Reproduce exactly the lines below, from the first one through the line containing "Zarzut nr 5.", and omit any pictures.
------ Information provided ------
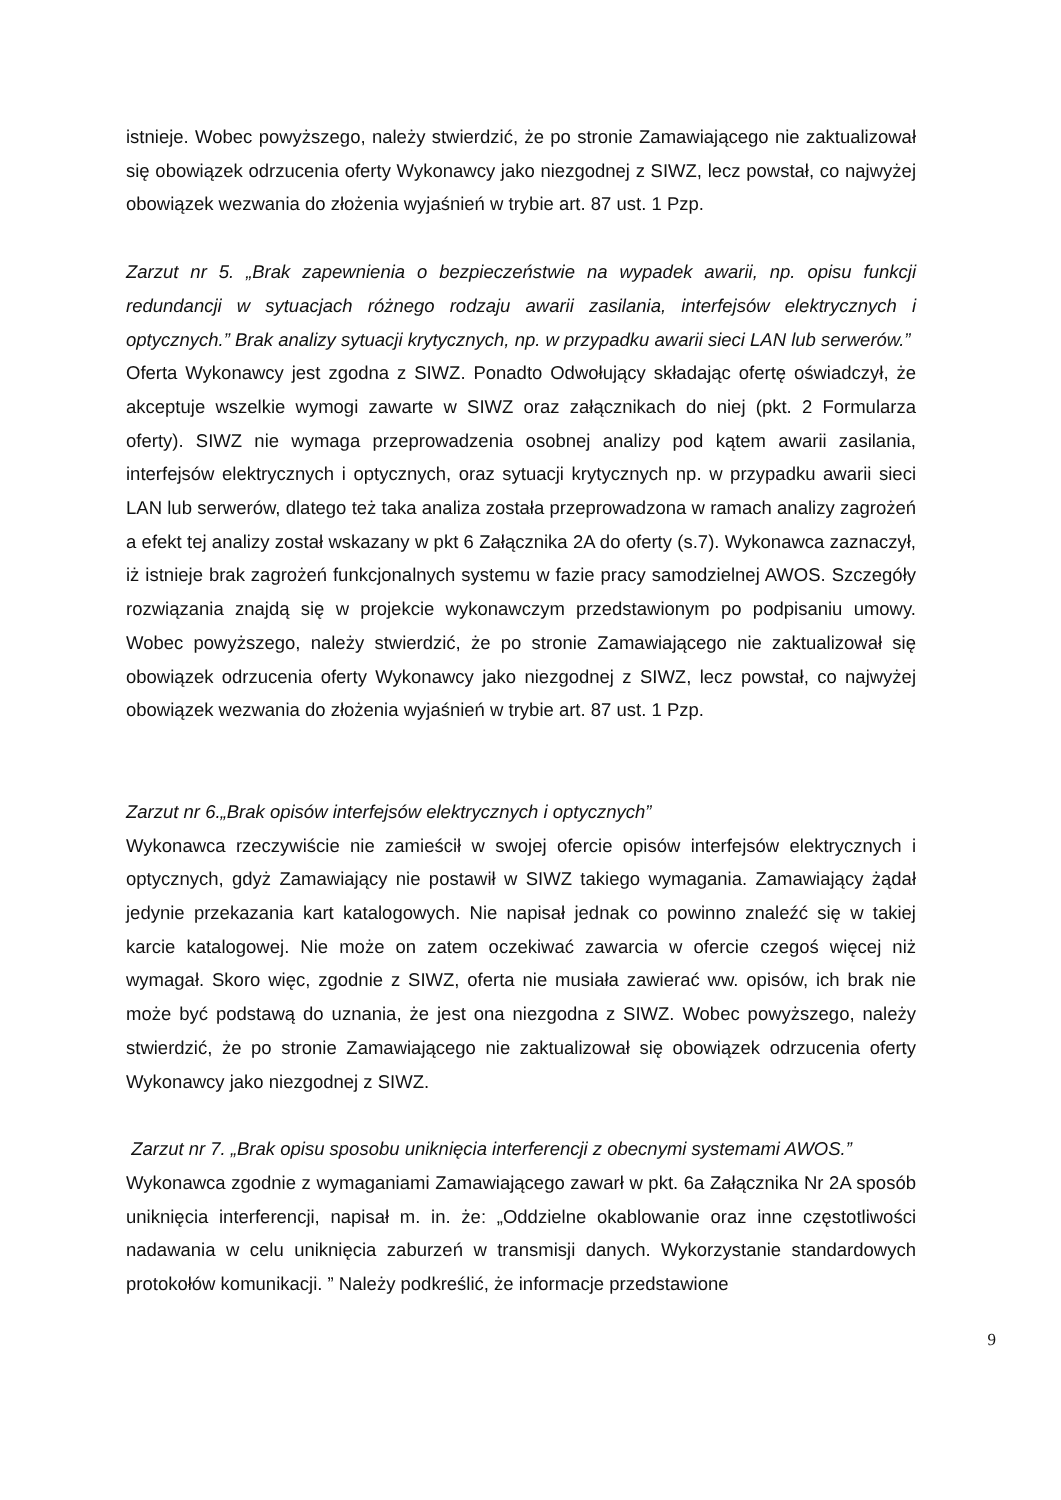istnieje. Wobec powyższego, należy stwierdzić, że po stronie Zamawiającego nie zaktualizował się obowiązek odrzucenia oferty Wykonawcy jako niezgodnej z SIWZ, lecz powstał, co najwyżej obowiązek wezwania do złożenia wyjaśnień w trybie art. 87 ust. 1 Pzp.
Zarzut nr 5. „Brak zapewnienia o bezpieczeństwie na wypadek awarii, np. opisu funkcji redundancji w sytuacjach różnego rodzaju awarii zasilania, interfejsów elektrycznych i optycznych.” Brak analizy sytuacji krytycznych, np. w przypadku awarii sieci LAN lub serwerów.”
Oferta Wykonawcy jest zgodna z SIWZ. Ponadto Odwołujący składając ofertę oświadczył, że akceptuje wszelkie wymogi zawarte w SIWZ oraz załącznikach do niej (pkt. 2 Formularza oferty). SIWZ nie wymaga przeprowadzenia osobnej analizy pod kątem awarii zasilania, interfejsów elektrycznych i optycznych, oraz sytuacji krytycznych np. w przypadku awarii sieci LAN lub serwerów, dlatego też taka analiza została przeprowadzona w ramach analizy zagrożeń a efekt tej analizy został wskazany w pkt 6 Załącznika 2A do oferty (s.7). Wykonawca zaznaczył, iż istnieje brak zagrożeń funkcjonalnych systemu w fazie pracy samodzielnej AWOS. Szczegóły rozwiązania znajdą się w projekcie wykonawczym przedstawionym po podpisaniu umowy. Wobec powyższego, należy stwierdzić, że po stronie Zamawiającego nie zaktualizował się obowiązek odrzucenia oferty Wykonawcy jako niezgodnej z SIWZ, lecz powstał, co najwyżej obowiązek wezwania do złożenia wyjaśnień w trybie art. 87 ust. 1 Pzp.
Zarzut nr 6.„Brak opisów interfejsów elektrycznych i optycznych”
Wykonawca rzeczywiście nie zamieścił w swojej ofercie opisów interfejsów elektrycznych i optycznych, gdyż Zamawiający nie postawił w SIWZ takiego wymagania. Zamawiający żądał jedynie przekazania kart katalogowych. Nie napisał jednak co powinno znaleźć się w takiej karcie katalogowej. Nie może on zatem oczekiwać zawarcia w ofercie czegoś więcej niż wymagał. Skoro więc, zgodnie z SIWZ, oferta nie musiała zawierać ww. opisów, ich brak nie może być podstawą do uznania, że jest ona niezgodna z SIWZ. Wobec powyższego, należy stwierdzić, że po stronie Zamawiającego nie zaktualizował się obowiązek odrzucenia oferty Wykonawcy jako niezgodnej z SIWZ.
Zarzut nr 7. „Brak opisu sposobu uniknięcia interferencji z obecnymi systemami AWOS.”
Wykonawca zgodnie z wymaganiami Zamawiającego zawarł w pkt. 6a Załącznika Nr 2A sposób uniknięcia interferencji, napisał m. in. że: „Oddzielne okablowanie oraz inne częstotliwości nadawania w celu uniknięcia zaburzeń w transmisji danych. Wykorzystanie standardowych protokołów komunikacji. ” Należy podkreślić, że informacje przedstawione
9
------
=== Response for this exercise ===
istnieje. Wobec powyższego, należy stwierdzić, że po stronie Zamawiającego nie zaktualizował się obowiązek odrzucenia oferty Wykonawcy jako niezgodnej z SIWZ, lecz powstał, co najwyżej obowiązek wezwania do złożenia wyjaśnień w trybie art. 87 ust. 1 Pzp.
Zarzut nr 5. „Brak zapewnienia o bezpieczeństwie na wypadek awarii, np. opisu funkcji redundancji w sytuacjach różnego rodzaju awarii zasilania, interfejsów elektrycznych i optycznych.” Brak analizy sytuacji krytycznych, np. w przypadku awarii sieci LAN lub serwerów.”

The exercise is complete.